We have a system that publishes requests for processing into a database table. We also have a scheduled task that runs every minute and looks for pending requests in that table. If a request is found, the task processes it, marks it as complete, then picks up the next pending request, if any, and so on. If there are no more requests, the task terminates. A next task instance is started at the top of the next minute.

That all works fine, but we now have a requirement to process all of the requests as soon they are added to the database table, i.e., with a minimum delay. Which means we need to be able to process them in parallel, not one by one.

I am seeking ideas on how to implement this. One approach would be to have a monitoring thread in the task that would query the table for new requests periodically, and when a new request is found, span a processing thread for that request. Or, taking a similar approach, split the task in two executables - one for monitoring and another for processing. The former will start instances of the latter on demand.

Any thoughts?

  • In your current system, how long does it take to process one task? Sep 1, 2016 at 20:02
  • From a few seconds to a minute or so. That's why processing more than one request at a time is highly desirable.
    – uncoder
    Sep 1, 2016 at 20:04
  • Next question - in your current system, how many requests are typically pending?

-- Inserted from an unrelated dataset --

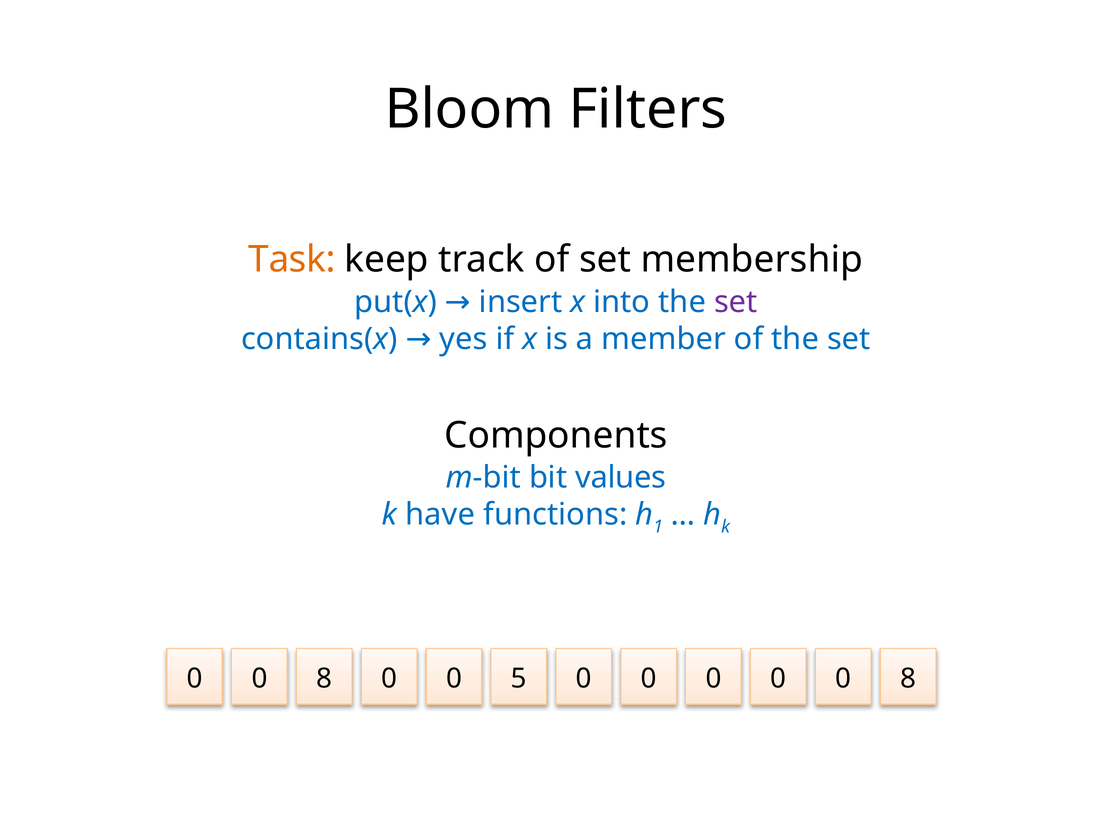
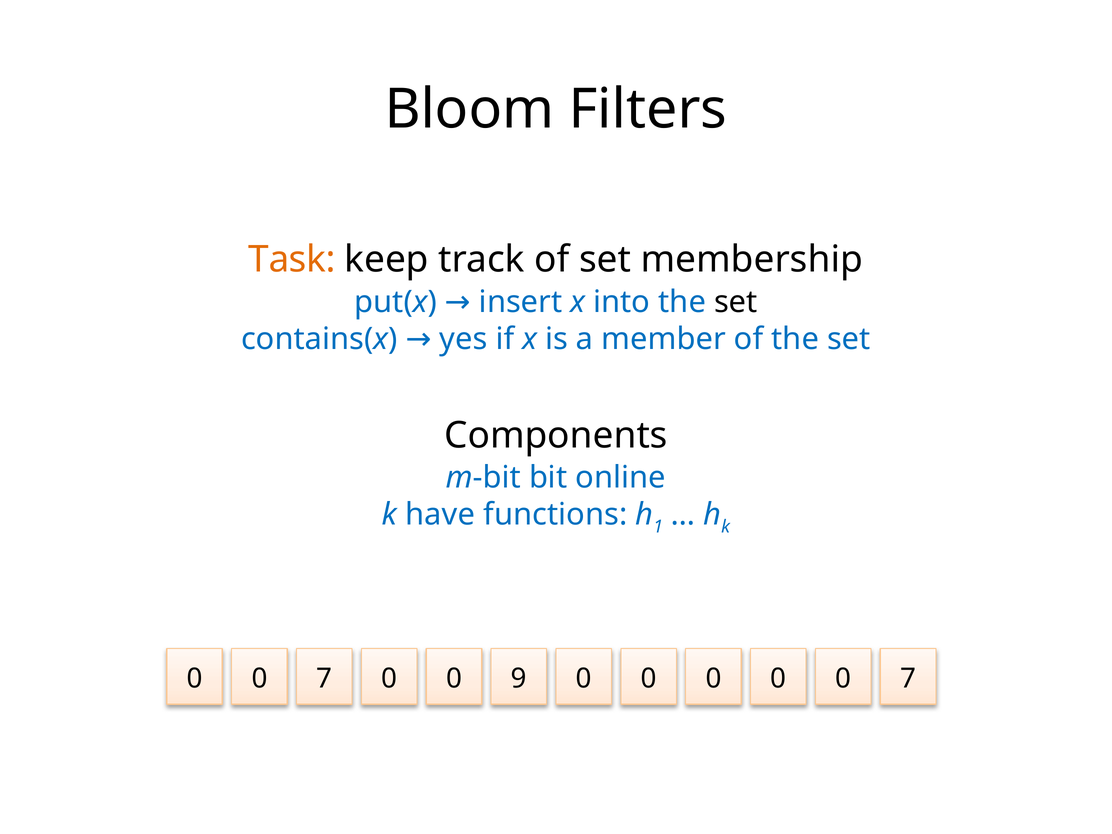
set at (736, 302) colour: purple -> black
values: values -> online
8 at (324, 678): 8 -> 7
5: 5 -> 9
0 0 0 8: 8 -> 7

Sep 1, 2016 at 20:10
  • And a third question - does all of this run on one box? If so, does that box have spare capacity? (currently low CPU, IO and memory usage?) Sep 1, 2016 at 20:10
  • It varies, but at certain times hundreds of requests can be added over a short period of time. Obviously, processing them one by one causes huge delays in such cases. Most of the processing occurs on a remote server (via web service calls), and that portion is heavy on CPU usage and some I/O.
    – uncoder
    Sep 1, 2016 at 20:19

3 Answers 3


I think you have the right idea - have a monitoring thread/process/application that does nothing but monitor. If it sees tasks that need processing, it hands them off as quickly as possible so it can get back to its job - monitoring.

A very long time ago a lot of Unix daemons (ftp servers, etc) were written that way. One thread would listen on the port for incoming messages. As soon as a message arrived, that thread would spawn a new thread to process the message and the original thread would go back to listening.

Since this is now the 21st century, can you do this the easy way? Convert each task request into a web call then run that through a load balancer to a bunch of worker machines? It sounds counter-intuitive (since processing a single task might take a little longer) but you'll get some pretty easy to maintain parallelization.

Spawning threads on the local box is certainly also an option. If you're using Windows there are some tools that make it relatively easy to manage the thread pool for you so you don't have to keep track of how many threads you've spawned. If possible, try to create "fire & forget" (i.e., non locking) threads.

  • Thank you! "...there are some tools that make it relatively easy to manage the thread pool for you so you don't have to keep track of how many threads you've spawned." Could you elaborate, please?
    – uncoder
    Sep 1, 2016 at 21:13
  • I was thinking of BackgroundWorker, but see also this answer to the question BackgroundWorker vs background thread. Note that the question is ancient - 2009 Sep 1, 2016 at 21:31

This has less to do with parallel then it has to do with database polling vs messaging.

You could make your current solution parallel by just adding a step where the process looks at the number of tasks and decides if it wants help. If it does it starts another task. Oh, you will want to mark a task as pending when something has started work but hasn't finished.

Bang, zowie, you're parallel. Big woop.

Everything I just said has to be done in a transactional way. That means it's got overhead. Sure it's parallel but that doesn't mean there isn't a faster way.

A messaging system would let clients start the processes that handle their requests directly and immediately. When resources are overwhelmed this would still queue. The problem is you have to rewrite the clients that used to talk to the database to now talk using the messaging system.

If rewriting the clients to talk to a messaging system is a no go, you can cheat. Put a packet sniffer on the database and parse out the requests. Soon as you spot them you can start work on them. Hurry because apparently 60 seconds is to long to wait.

  • I agree with the necessity of flagging the requests records with "in process" data, preferably a time stamp.
    – uncoder
    Sep 1, 2016 at 20:17
  • Whatever, just mark it before some other task sees it. Probably want to mark something as started before starting an extra task just to be sure it can't wake up and see the same state you saw. Cause, that could be bad. :) Sep 1, 2016 at 20:20
  • Yep, I have been considering all that, too.
    – uncoder
    Sep 1, 2016 at 20:22

Spawning new threads has considerable OS overhead o set up the environment, I would also look into having each task look for more work on the queue and only terminate when none found.

  • That's true, but it still cheaper than spawning new processes. :) In our case the overhead can be ignored, however, as each task takes a considerable time to finish - it is a sum of data transfer during web calls, database lookups and transactions, etc.